Posted by: smithdavid | February 3, 2013

Suburban Boarding

It’s not particularly late but already it’s dark and cold as I walk from Tim’s apartment to Notting Hill Gate Tube Station.  I’m light-footed and on my lips is a smile that broadens each time a passer-by does a double take. Now that I’ve walked for a while I can feel her strap dig into my shoulder. A wind gusts and I have to hold her tight to my leg so that she doesn’t get picked up. A few years ago I might’ve felt foolish – taking a surfboard on the Tube is not what you’d call normal behaviour. But I need to get Matilda back to the house in Ealing and these days I care less and less about how things appear.

Now I’m thinking back to the night, a few weeks ago, when I saw her again for the first time since my return from SA. It was Saturday and we were out and it was snowing and it was starting to stick. The whiteness and the time of night and the delicate faces of the girls we were with brought inspiration to Tim.

where matilda should be

where matilda should be

‘Let’s snowboard!’ he said. So we meandered through Notting Hill, finally back to his basement apartment where his specially imported wine fridge and his French books and his custom coffee brewer waited. And when he opened the door to his under-pavement storeroom to find his snowboard I looked in with a quickening heart because I knew that this was where he had put her when he brought her back from Heathrow Left Baggage after they had refused to take her to Jo’burg. And she was there and I took her out her bag and felt her weight in my hands once more and felt the way that she tapers at the rails.

I remembered being on Tim’s snowboard and not liking the way my feet were bound and wishing that I was out in the blue with Matilda.

Now I walk down the stairs and to the turnstiles.

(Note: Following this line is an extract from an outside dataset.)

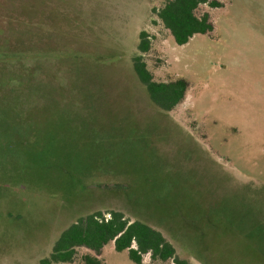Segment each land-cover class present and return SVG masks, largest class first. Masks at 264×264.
<instances>
[{"label":"rangeland","instance_id":"1","mask_svg":"<svg viewBox=\"0 0 264 264\" xmlns=\"http://www.w3.org/2000/svg\"><path fill=\"white\" fill-rule=\"evenodd\" d=\"M165 1L44 0L41 6L36 0H0L1 82L24 75L28 84L55 87V101L70 112L52 114L43 92L31 109L17 100L16 107L27 111L18 114L21 137L15 139L22 149L11 145L13 135L0 133V264H40L62 231L92 211L117 208L132 219L148 218L132 190L139 187L132 166L99 167L86 177L65 169L82 168L77 158L56 161L59 148L64 157L66 149H76L65 141L74 133L65 134L59 115L79 119L74 124L88 120L100 135L117 132L150 143L161 167L145 162L158 177L154 193L174 187L178 197L190 200L187 211L157 225L188 264H264L252 246L264 247V219L252 224L250 243L239 230L253 222L248 209H254V190L264 196V0L201 4L197 14L210 12L214 29L185 44L175 41L153 11ZM141 30L151 39L144 53L138 49ZM138 54L155 80L188 82L185 99L172 110L150 98L134 70ZM14 90L0 89V97L14 100ZM50 127L59 133L43 130ZM56 134L59 147L50 143ZM237 199L241 219L231 202ZM194 216L201 219L198 228L189 224ZM193 234L197 250L189 244ZM227 238V249L216 254ZM113 246L102 248L104 264H137L128 250ZM88 252L79 247L74 262L52 264H85ZM144 261L149 264V254Z\"/></svg>","mask_w":264,"mask_h":264},{"label":"trees","instance_id":"2","mask_svg":"<svg viewBox=\"0 0 264 264\" xmlns=\"http://www.w3.org/2000/svg\"><path fill=\"white\" fill-rule=\"evenodd\" d=\"M36 1L43 6L44 0ZM201 4H209L211 7H217L221 5V2L219 0H166L160 8L154 7L153 11L157 13L164 26L173 34L175 41L178 44H185L195 34L210 33L214 29L210 12L206 11L202 15L197 14L196 10ZM25 12L28 14V7L25 8ZM139 38V51L142 53L147 52L151 47L150 34L146 30H141ZM0 55H2L1 52ZM142 56V54L134 56L135 72L141 82L146 85L147 92L152 101L165 111L172 110L185 99L189 86L188 82L183 78L170 81L155 80ZM1 79L2 78H0L1 90L4 89L5 91L8 86L15 87V99L9 100L6 97L7 94H2L0 97V133L2 132L1 134L3 135H9V138L13 135L14 138H10L13 140L11 145L16 146L17 150L21 148V145H19L20 143L15 139L17 136L21 137V135H19V125L17 124L19 119L18 114H21L20 112L23 111L22 108L16 107L17 104L23 102L25 103L24 105L27 106L26 108L29 107L31 109L34 106L36 107L39 102V97L44 96L42 94L45 92L46 97L50 100L49 106L51 108L49 109L52 114L70 113H66L65 110H63V105L55 101L59 91V89L55 87L44 90L43 87H41V82L28 84L24 75L10 76L4 83L1 82ZM17 100H20V102L17 103ZM26 112L27 111H23V113ZM57 118L59 120L58 122H64V124H66L65 128L62 127L65 134L74 133L73 138L68 137L65 141L69 142V145L76 147V149H66L68 154L64 157L63 149L59 148V157L56 161L63 165V159L69 161L77 158L81 161L80 166H82V168L71 169L70 166H66L65 169L69 173H79L85 176L99 167L108 171L110 165L118 166L119 163L132 166V172L139 177V180L135 181V183L138 182L136 184L137 187H139H134L132 190L134 193H138L140 197L138 204L144 208L145 211H142V214L148 215V218L132 219L127 217L123 210L117 208H111L107 210V212L96 210L87 213L80 216L75 222L62 231L53 246L51 254L49 257L41 259L40 264H52L54 262L72 263L75 260L79 247H85L90 250V252L83 255L85 264H104L103 259L100 257V253L102 248L111 242L114 243V248L118 251L128 250L130 258L137 264H146L144 261L145 254L150 255L149 264H188L186 259L179 257L176 244L172 242L165 235L164 230L157 225H167V223H170L171 219L174 220L175 216L177 217L179 215L181 209L187 211L183 207L187 208V201L189 202L190 200L181 196L178 197L175 193L176 190H173L175 189L174 187L167 186L168 191L164 193V195H157V192L154 193L152 185L155 181L153 182V180L158 179V177L147 171L148 165L145 162L148 160H150V162L152 161L149 167H154L155 164L157 169L160 170L161 167H159L157 161L158 157L154 154L155 150L150 148V143L147 141L143 143V139L125 138L123 133L119 135L117 132L115 133L117 135L108 131L100 135L98 134V127L94 126L93 123L87 119V122L84 121L79 124H74L71 122L79 121V119L74 117L68 118L62 115H59ZM32 124L33 123L28 122V125ZM48 129H50L49 132L51 133H59L58 128L55 127L43 130ZM16 131L19 133L17 134ZM25 131L29 133V127L25 126ZM40 133L42 132H39V134ZM57 136H59V134H56L50 141L54 147H59L60 142L57 140ZM77 148H80L81 151L77 150ZM145 151H147V153ZM74 153L77 154L75 155L76 157H74ZM145 182L150 184V186L146 185ZM254 192L256 194L255 197H252L254 209H248L249 216H251L250 214L252 213V217L254 218L253 222L249 223L247 227L239 225V230L248 237L246 239L248 243L252 241V235L256 232L252 224H254L255 221L261 222V219H264V196L259 195V190H254ZM231 202L234 208L240 210L239 216L241 219V199H237V203L233 202V200H231ZM150 215H152L153 218H158L155 223L149 218ZM198 220L201 219L194 216L193 221L189 224H191V226L195 224V227L198 228ZM225 236L226 235H224V237ZM257 236L259 237V234H257ZM188 238L192 239L189 244L194 250H197V235H189ZM262 238L264 239V236ZM227 242L228 238L218 251L217 249L215 250L216 254H223L224 249H227L225 247L228 245ZM252 246L255 250L256 259L264 263V261H262L264 255H262L260 249H264V247L255 244H252Z\"/></svg>","mask_w":264,"mask_h":264},{"label":"crops","instance_id":"3","mask_svg":"<svg viewBox=\"0 0 264 264\" xmlns=\"http://www.w3.org/2000/svg\"><path fill=\"white\" fill-rule=\"evenodd\" d=\"M114 247V246H113Z\"/></svg>","mask_w":264,"mask_h":264}]
</instances>
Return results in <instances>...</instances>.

A blue-jacketed Tube man looks Matilda up and down. ‘How long is that?’ he says. This is de jevu of the time in Heathrow and I feel a little less light than before. That nagging sensation that she’s jinxed returns.


Then he’s contacting ground control on his radio. ‘You can’t take it on if it’s longer than 6’6” – hold her up against that door, that’s about 6’6”…’ he says.  The engineer in me is calculating how to hold a 7’3” board against a 6’6” door frame and make it appear like the board is smaller.


tube, but not the right one

As I near the door I notice that it’s open and inside is the chief of ground control and the exercise in science becomes one of humanities.

‘C’mon, it’s a Sunday, I’m getting onto the Central and going straight to Ealing Broadway, no changes…’ I say. He looks at me and looks at her and he smiles and waves me on. Blue Jacket Tube Man opens the baggage gate and waves me through as if now suddenly, on the say so of his gaffer, I’m royalty.